Toby peeked down at his watch again, and then, before I had time to think, he looked right up to the spot where I was standing. I jumped back before he saw me, and right then I decided I wouldn’t go down there. I wouldn’t meet Toby after all. I couldn’t bring myself to do it. What would I say? No. I wouldn’t go down. I’d watch from above. I’d wait for the train to take him away. He’d get the message.
I inched back to my place and peered down. What I saw was Toby, looking straight back up at me, staring right at my spot. One hand was shading his eyes, and when he saw me he spread the fingers of his other hand and raised them in the smallest of waves. Before I could decide not to, I did the same. I edged a hand barely above the top of the railing and spread my fingers.
Then I smiled. It was only the barest of smiles, and it came out without me wanting it to. I don’t know how I could have smiled at the man who killed Finn, but I did, and that seemed to seal something. It felt like that smile had locked me in, like it was some kind of promise that made it so I had no choice but to walk down that flight of steps to the platform.

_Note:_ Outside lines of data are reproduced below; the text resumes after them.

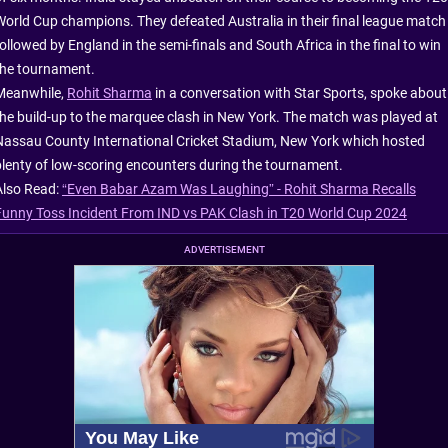
World Cup champions. They defeated Australia in their final league match
ollowed by England in the semi-finals and South Africa in the final to win
the tournament.
Meanwhile,
Rohit Sharma
in a conversation with Star Sports, spoke about
the build-up to the marquee clash in New York. The match was played at
Nassau County International Cricket Stadium, New York which hosted
plenty of low-scoring encounters during the tournament.
Also Read:
“Even Babar Azam Was Laughing” - Rohit Sharma Recalls
Funny Toss Incident From IND vs PAK Clash in T20 World Cup 2024
ADVERTISEMENT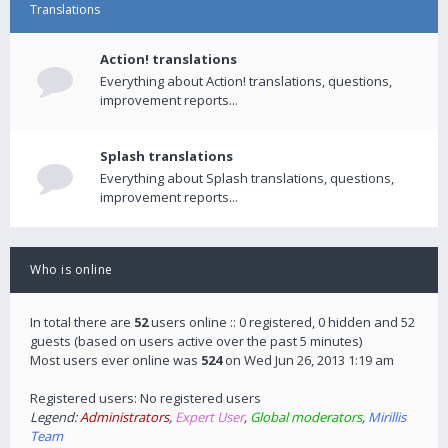
Translations
Action! translations
Everything about Action! translations, questions,
improvement reports...
Splash translations
Everything about Splash translations, questions,
improvement reports...
Who is online
In total there are
52
users online :: 0 registered, 0 hidden and 52
guests (based on users active over the past 5 minutes)
Most users ever online was
524
on Wed Jun 26, 2013 1:19 am
Registered users: No registered users
Legend:
Administrators
,
Expert User
,
Global moderators
,
Mirillis
Team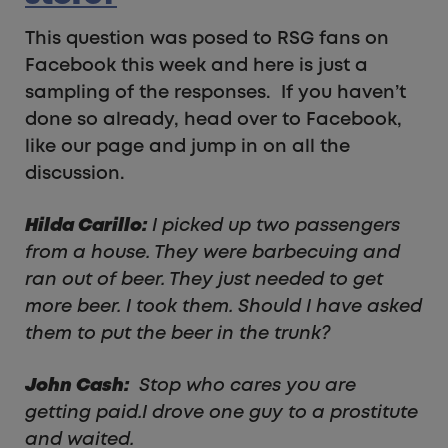
This question was posed to RSG fans on
Facebook this week and here is just a
sampling of the responses. If you haven’t
done so already, head over to Facebook,
like our page and jump in on all the
discussion.
Hilda Carillo:
I picked up two passengers
from a house. They were barbecuing and
ran out of beer. They just needed to get
more beer. I took them. Should I have asked
them to put the beer in the trunk?
John Cash:
Stop who cares you are
getting paid.I drove one guy to a prostitute
and waited.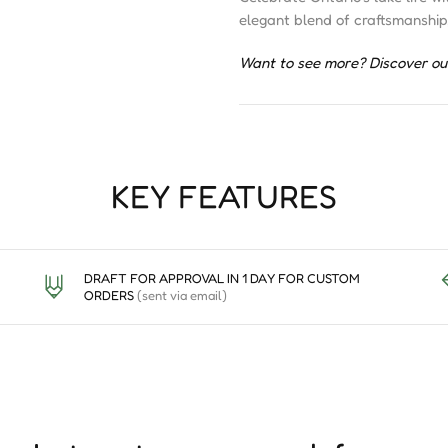
elegant blend of craftsmanship
Want to see more? Discover ou
KEY FEATURES
DRAFT FOR APPROVAL IN 1 DAY FOR CUSTOM
ORDERS
(sent via email)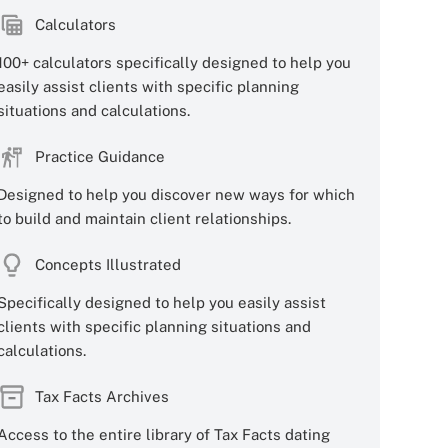
Calculators
100+ calculators specifically designed to help you
easily assist clients with specific planning
situations and calculations.
Practice Guidance
Designed to help you discover new ways for which
to build and maintain client relationships.
Concepts Illustrated
Specifically designed to help you easily assist
clients with specific planning situations and
calculations.
Tax Facts Archives
Access to the entire library of Tax Facts dating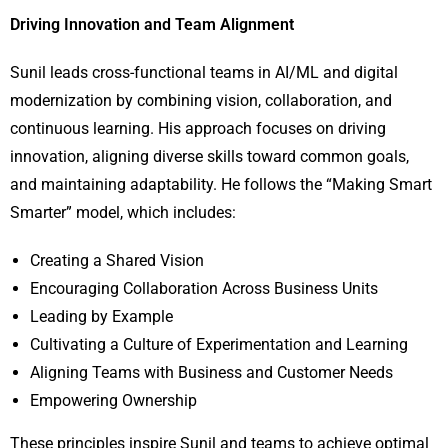
Driving Innovation and Team Alignment
Sunil leads cross-functional teams in AI/ML and digital
modernization by combining vision, collaboration, and
continuous learning. His approach focuses on driving
innovation, aligning diverse skills toward common goals,
and maintaining adaptability. He follows the “Making Smart
Smarter” model, which includes:
Creating a Shared Vision
Encouraging Collaboration Across Business Units
Leading by Example
Cultivating a Culture of Experimentation and Learning
Aligning Teams with Business and Customer Needs
Empowering Ownership
These principles inspire Sunil and teams to achieve optimal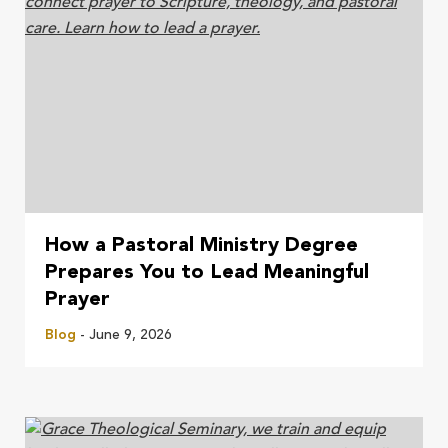
How a Pastoral Ministry Degree
Prepares You to Lead Meaningful
Prayer
Blog
- June 9, 2026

Toby kept staring up at me with a sort of worried look. The way the light was pouring down on his face, the way his hand stayed raised, made it look like he was in a medieval painting, shielding his eyes from something bigger than himself. He pointed to the platform and nodded his head downward. And before I could stop myself, I was nodding back and walking to the covered stairway. It felt like I was moving in slow motion. Like the stairs might keep going down and down forever.